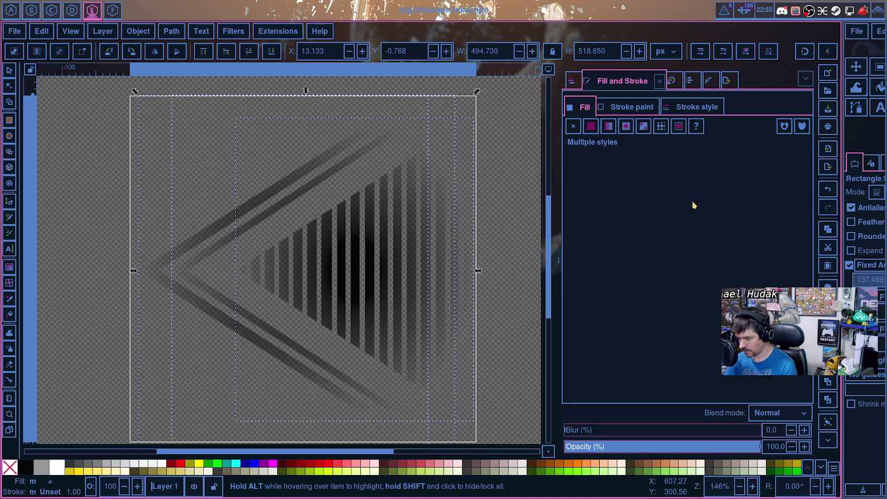
Step: Try mesh gradient, linear gradient, no paint and flat black fills on the artwork
click(644, 130)
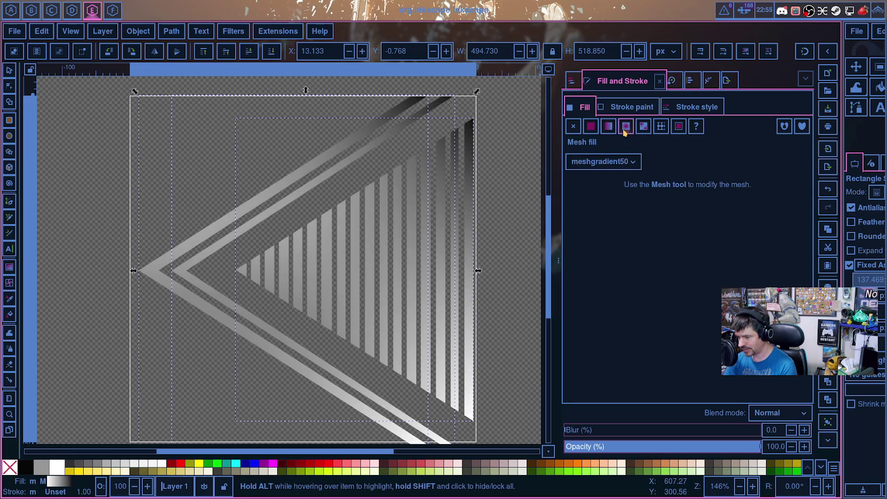
click(634, 163)
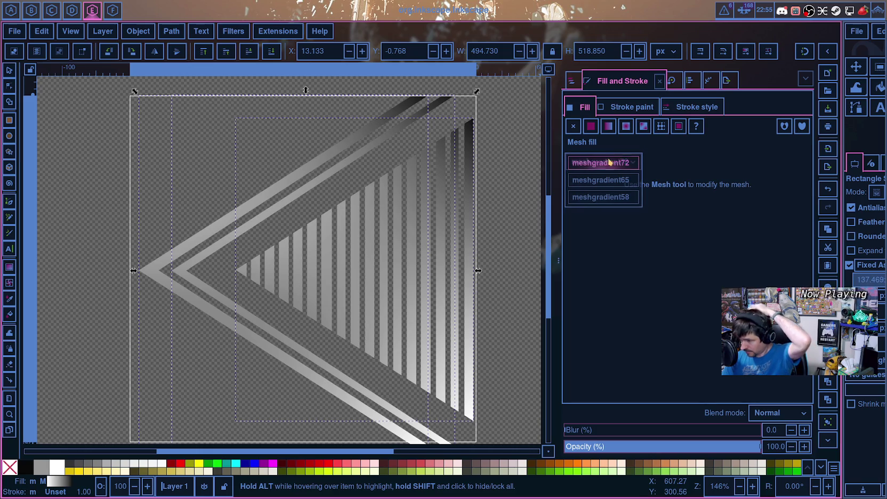
click(609, 126)
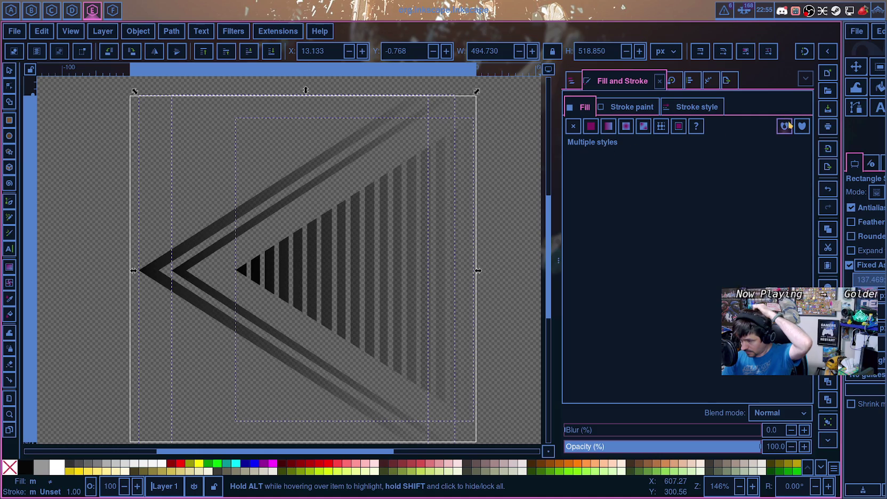
click(574, 126)
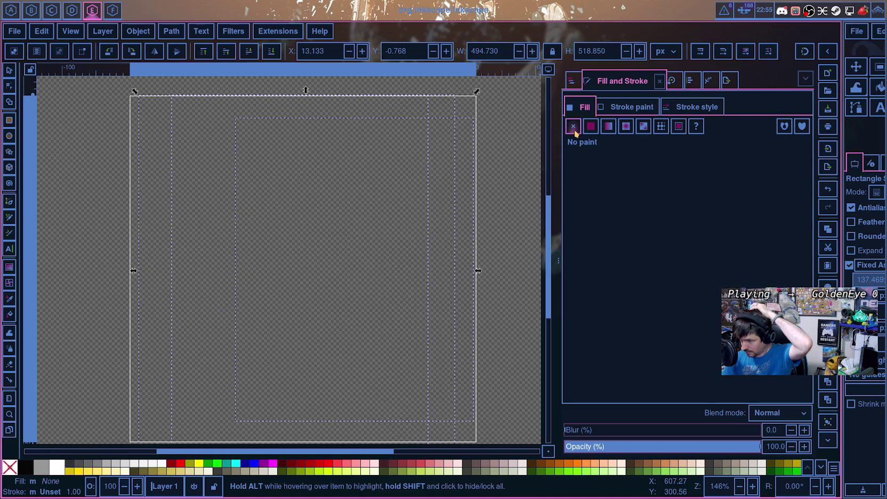
click(593, 128)
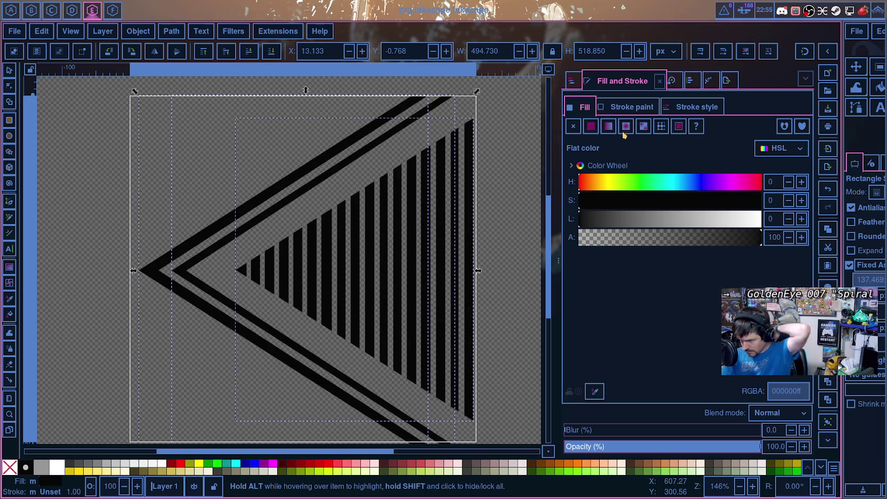
Step: Browse saved gradients and repeat options, cycle between radial and linear gradients, and show the layers list
click(610, 126)
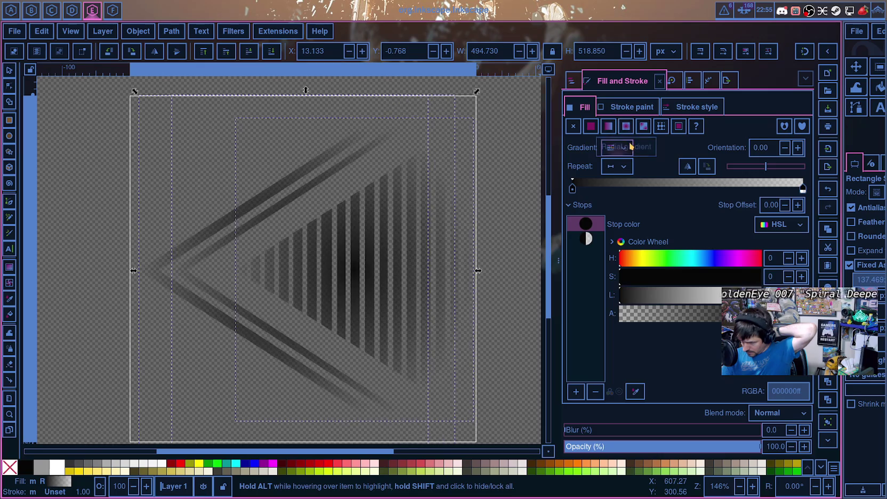
click(627, 151)
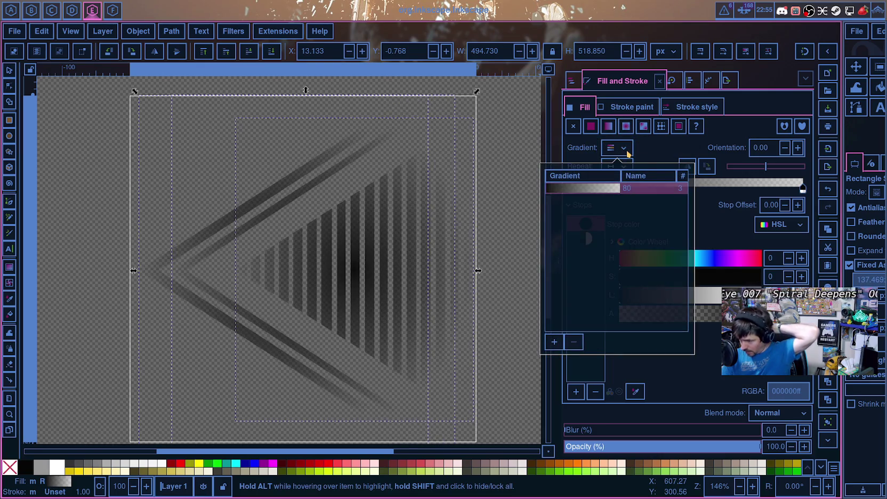
click(627, 150)
click(621, 167)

********

» TO DO
Find each line above that contains "click", and copy those lines.

» RESPONSE FOR THIS EXERCISE
click(644, 130)
click(634, 163)
click(609, 126)
click(574, 126)
click(593, 128)
click(610, 126)
click(627, 151)
click(627, 150)
click(621, 167)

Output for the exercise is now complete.